The idea for one short piece on the recovery turned into a weeklong series on the uneven recovery, including an hourlong talk show. Public insight framed the series and revealed trends that economists couldn’t see. Reporters used the information as a starting point, rounded out their reporting with other sources and experts, and more than 20 public sources ended up on the air. Our reporting was praised by the competition for exposing and explaining the wildly varying impact of the recovery. It was a story our audience revealed to us. They made the series stronger, and they made us sound smarter.
Another experience with PIJ: In the last two budget cycles of the Minnesota legislature, MPR offered an online “Budget Balancer” where people could create their own balanced budgets from dozens of options and explain their choices. MPR’s Senior Analyst Andrew Haeg led the project. He analyzed the thousands of plans submitted and read every comment and then used that detailed look into how people thought through the budget debate to suggest story assignments.
For example, in the balancer many people used sin taxes to balance the budget, which had not been part of the budget debate. That led us to do a story on these taxes, like the tobacco tax, well before the governor and legislators shifted their focus and settled on that option. The newsroom also used a scientific poll to confirm a surprising trend we saw in the Budget Balancer—that Minnesotans, mostly opposed to tax hikes in principle, were willing to raise taxes to avoid specific spending cuts.
Then there’s the “Idea Generator”—an online collaborative tool we created to let the audience inform and strengthen our coverage of the educational performance gap between white and minority students. We have since used it to gather hundreds of ideas and leads for coverage of low high school graduation rates and the risks to small town survival.
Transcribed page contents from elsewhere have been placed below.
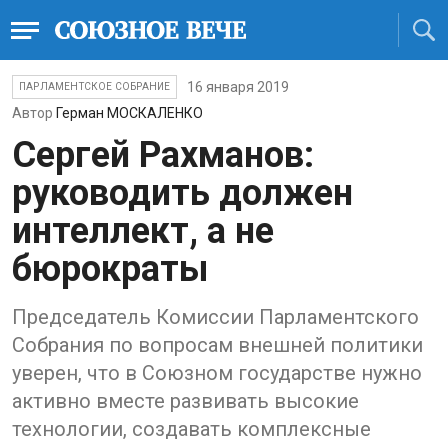
16 января 2019
ПАРЛАМЕНТСКОЕ СОБРАНИЕ
Автор
Герман МОСКАЛЕНКО
Сергей Рахманов:
руководить должен
интеллект, а не
бюрократы
Председатель Комиссии Парламентского
Собрания по вопросам внешней политики
уверен, что в Союзном государстве нужно
активно вместе развивать высокие
технологии, создавать комплексные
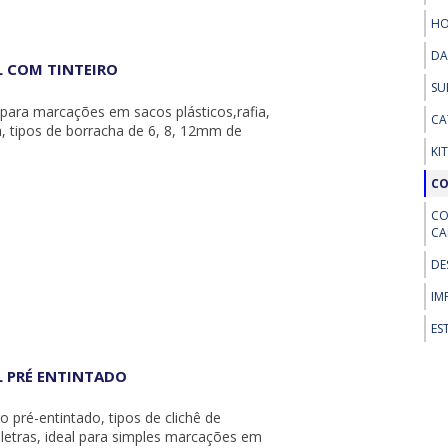
HO
DA
 COM TINTEIRO
SU
 para marcações em sacos plásticos,rafia,
CA
, tipos de borracha de 6, 8, 12mm de
KI
CO
CO
CA
DE
IM
ES
 PRÉ ENTINTADO
o pré-entintado, tipos de clichê de
 letras, ideal para simples marcações em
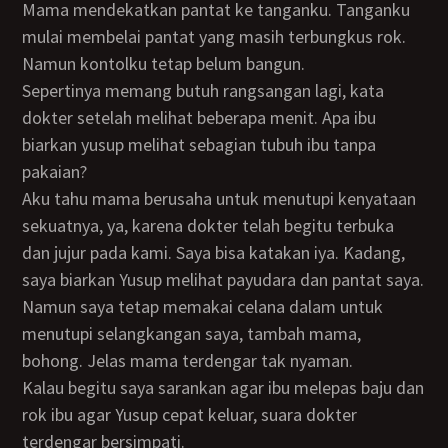
Mama mendekatkan pantat ke tanganku. Tanganku
mulai membelai pantat yang masih terbungkus rok.
Namun kontolku tetap belum bangun.
Sepertinya memang butuh rangsangan lagi, kata
dokter setelah melihat beberapa menit. Apa ibu
biarkan yusup melihat sebagian tubuh ibu tanpa
pakaian?
Aku tahu mama berusaha untuk menutupi kenyataan
sekuatnya, ya, karena dokter telah begitu terbuka
dan jujur pada kami. Saya bisa katakan iya. Kadang,
saya biarkan Yusup melihat payudara dan pantat saya.
Namun saya tetap memakai celana dalam untuk
menutupi selangkangan saya, tambah mama,
bohong. Jelas mama terdengar tak nyaman.
Kalau begitu saya sarankan agar ibu melepas baju dan
rok ibu agar Yusup cepat keluar, suara dokter
terdengar bersimpati.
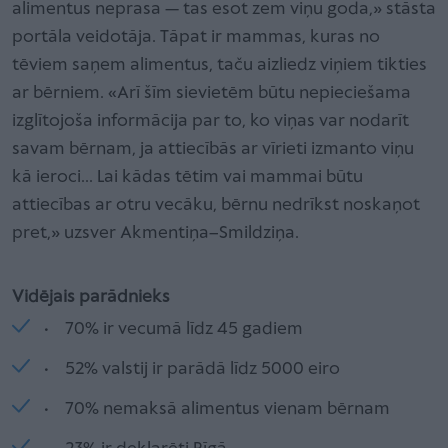
alimentus neprasa — tas esot zem viņu goda,» stāsta
portāla veidotāja. Tāpat ir mammas, kuras no
tēviem saņem alimentus, taču aizliedz viņiem tikties
ar bērniem. «Arī šīm sievietēm būtu nepieciešama
izglītojoša informācija par to, ko viņas var nodarīt
savam bērnam, ja attiecībās ar vīrieti izmanto viņu
kā ieroci... Lai kādas tētim vai mammai būtu
attiecības ar otru vecāku, bērnu nedrīkst noskaņot
pret,» uzsver Akmentiņa–Smildziņa.
Vidējais parādnieks
• 70% ir vecumā līdz 45 gadiem
• 52% valstij ir parādā līdz 5000 eiro
• 70% nemaksā alimentus vienam bērnam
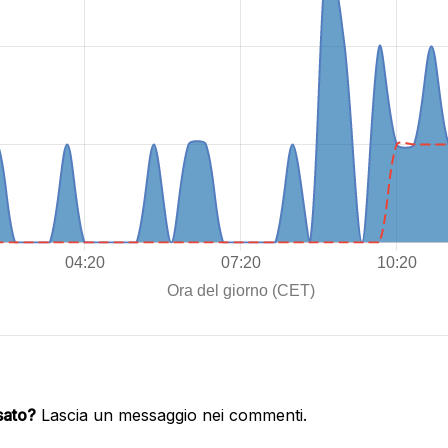
sato?
Lascia un messaggio nei commenti.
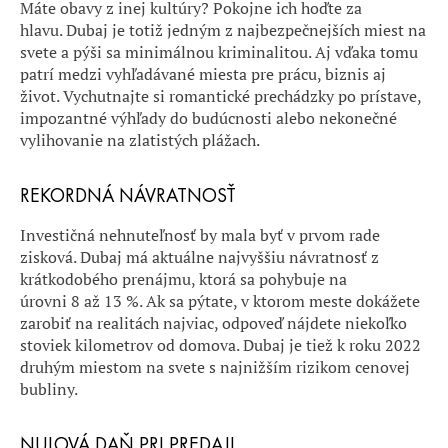
Máte obavy z inej kultúry? Pokojne ich hoďte za
hlavu. Dubaj je totiž jedným z najbezpečnejších miest na
svete a pýši sa minimálnou kriminalitou. Aj vďaka tomu
patrí medzi vyhľadávané miesta pre prácu, biznis aj
život. Vychutnajte si romantické prechádzky po prístave,
impozantné výhľady do budúcnosti alebo nekonečné
vylihovanie na zlatistých plážach.
REKORDNÁ NÁVRATNOSŤ
Investičná nehnuteľnosť by mala byť v prvom rade
zisková. Dubaj má aktuálne najvyššiu návratnosť z
krátkodobého prenájmu, ktorá sa pohybuje na
úrovni 8 až 13 %. Ak sa pýtate, v ktorom meste dokážete
zarobiť na realitách najviac, odpoveď nájdete niekoľko
stoviek kilometrov od domova. Dubaj je tiež k roku 2022
druhým miestom na svete s najnižším rizikom cenovej
bubliny.
NULOVÁ DAŇ PRI PREDAJI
But in honesty, while MPR has made great headway, PIJ has had a tough road to acceptance in the newsroom. One reason is that PIJ grew out of a management vision, not a perceived need by reporters and editors to increase their sources or connection to the audience. Another is that we have defined it by doing it, which has left some of us confused at times.
Opening the Priesthood
The real challenge beckons. Public Insight Journalism, if successful, should change us journalists, and not superficially. I don’t believe mainstream news organizations will create a new and better journalism simply by turning over the microphone or pen to citizens. What we need to do is listen, collaborate and learn from the knowledge in our audience. Sometimes this means turning over the microphone or pen, or letting people talk back through the Web, or Webcasting editorial meetings. But it really means opening up.
The online media revolution that has brought us blogs, citizen journalism and Wikis, is an assault on a traditional newsroom culture that Patrick Dougherty of the Anchorage Daily News described as a “priesthood, delivering truth to the masses” in the last issue of Nieman Reports. Used well, online tools can open the newsroom to more input, more diverse voices, and more questioning of our editorial instincts. But we have to change how we make coverage decisions if we are going to let insight from the public affect us. And that is hard, really hard, because it challenges our image of the profession and ourselves as authorities on the news.
The need to remake our culture is why many wonder if mainstream journalism can change fast enough to survive the online revolution. And why the board and senior management at Minnesota Public Radio/American Public Media have made Public Insight Journalism a strategic priority—one we hope to share widely with other media as we figure it out.
Michael Skoler, a 1993 Nieman Fellow, is managing director of news, Minnesota Public Radio/American Public Media.